During pressing of the foot on the insole, which occurs naturally at the same time as pressing of the shoe on the ground, the midsole R or the insole P undergo initial deformation during which the midsole or the insole itself, or more precisely the edge of the holes 2, comes into contact with the upper surface of the base of the reliefs 1, along an annular strip having a height equal to half the difference between the diameter of the base of the reliefs 1 and that of the holes 2. A perfectly sealed chamber for collecting the contaminated air C is thus formed, therefore being suitable for functioning as a lung for compression towards the external outlet connected to said chamber--preferably provided, in a per se known manner, with a non-return valve--when the pressure of the foot on the midsole R or on the insole P further increases during the end part of the step and/or when the volume of the chamber C is further reduced owing to the accentuated bending action which is imparted to the front part of the shoe.
At the end of the step, therefore, the chamber C has a volume which is somewhat smaller than that of its rest position, having discharged externally part of the contaminated air collected therein.
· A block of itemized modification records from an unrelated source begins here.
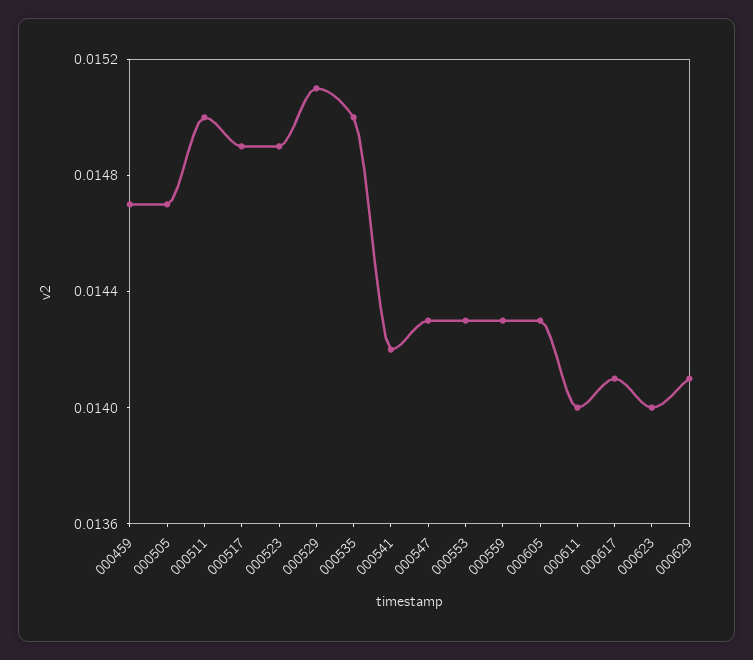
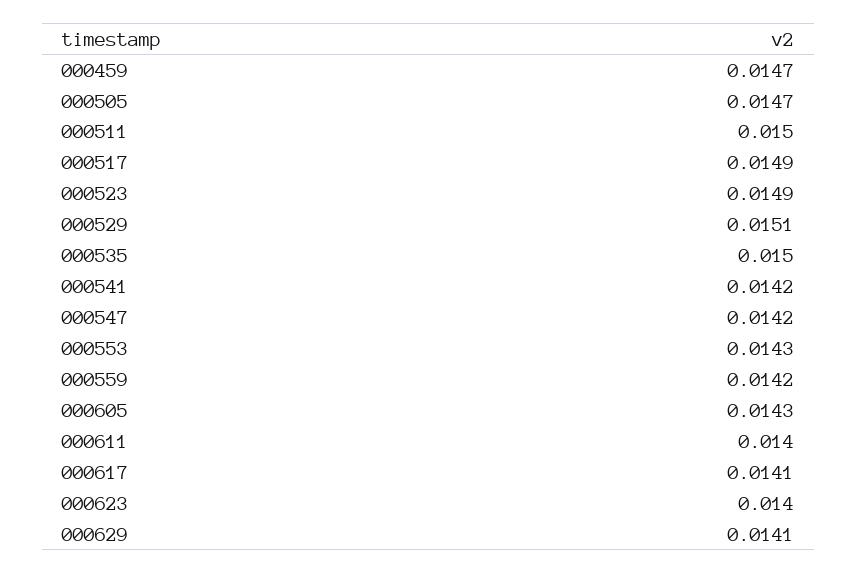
  {
    "000459": 0.0147,
    "000505": 0.0147,
    "000511": 0.015,
    "000517": 0.0149,
    "000523": 0.0149,
    "000529": 0.0151,
    "000535": 0.015,
    "000541": 0.0142,
-   "000547": 0.0143,
+   "000547": 0.0142,
    "000553": 0.0143,
-   "000559": 0.0143,
+   "000559": 0.0142,
    "000605": 0.0143,
    "000611": 0.014,
    "000617": 0.0141,
    "000623": 0.014,
    "000629": 0.0141
  }

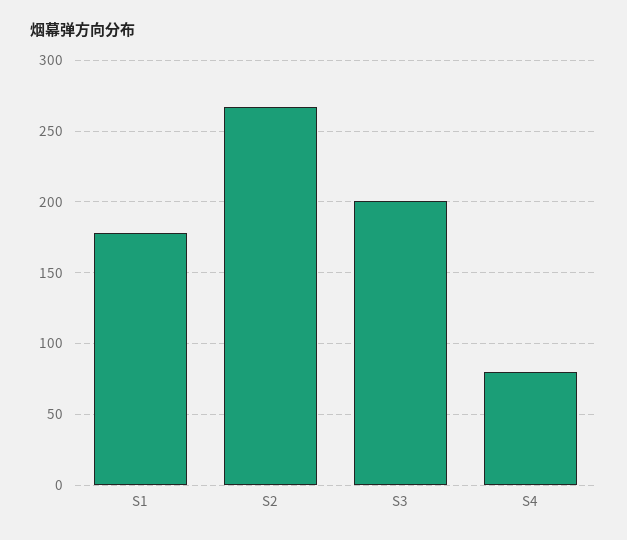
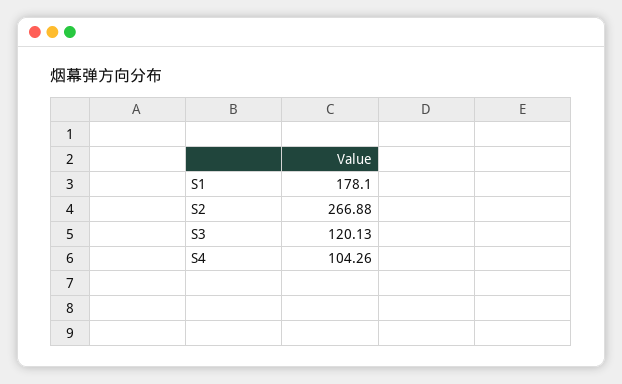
  {
    "S1": 178.1,
    "S2": 266.88,
-   "S3": 200,
+   "S3": 120.13,
-   "S4": 80
+   "S4": 104.26
  }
As soon as the foot is lifted from the ground, the midsole R or the insole P return, owing to the elasticity of the material from which they are made, into the rest position, freeing the holes 2 from the reliefs 1. The chamber C therefore resumes its original volume, creating internally a certain vacuum as a result of which an additional quantity of contaminated air is immediately sucked in from inside the shoe, through the holes 2 which have just re-opened. During repetition of this cycle there is therefore a continuous displacement of air from inside the shoe through the midsole R or the insole P to outside of the shoe itself (via any known system of ducts with one-way valves, which are per se known and therefore not illustrated), without any "backflow" of air from the chamber C into the shoe, a backflow which always occurs instead--to a greater or lesser extent--in ventilated shoes of the known type. The object of the invention, namely that of providing a forced-ventilation shoe in which the air flow has effectively only one direction, is therefore fully achieved.
In the description above and in the drawings exclusive reference has been made to a forced-ventilation system provided in the front part of the shoe. It is entirely obvious that a system such as that illustrated may be provided in any zone of the shoe where alternating pressing of the foot occurs--and hence also for example in the heel zone by suitably adapting the form and operation of the system for discharging the contaminated air collected inside the chamber C and pumped therefrom towards the outside. However, the arrangement in the front part of the shoe is preferred, since in this zone much wider variations in the volume of the chamber C occur at each step, for the reasons already examined above.
It is equally obvious that the invention must not be understood as being limited to the particular form and arrangement with which the reliefs 1, the holes 2 and the resilient supports 3 have been provided, it being possible for them to be varied to a far greater extent with respect to that shown in the drawings, as moreover has already been stated above, without thereby departing from the scope of the invention, as defined in the claims indicated below. By way of example, the occluding reliefs 1 instead of being formed with the outsole may be formed directly with the midsole R or the insole P; in this case they will preferably be made of the same resilient material which forms the midsole R or the insole P and will have the form of simple cylinders with axial holes, having a height such that they are separated from the outsole S, during rest conditions, by a sufficient amount to ensure a good flow of air through the holes 2.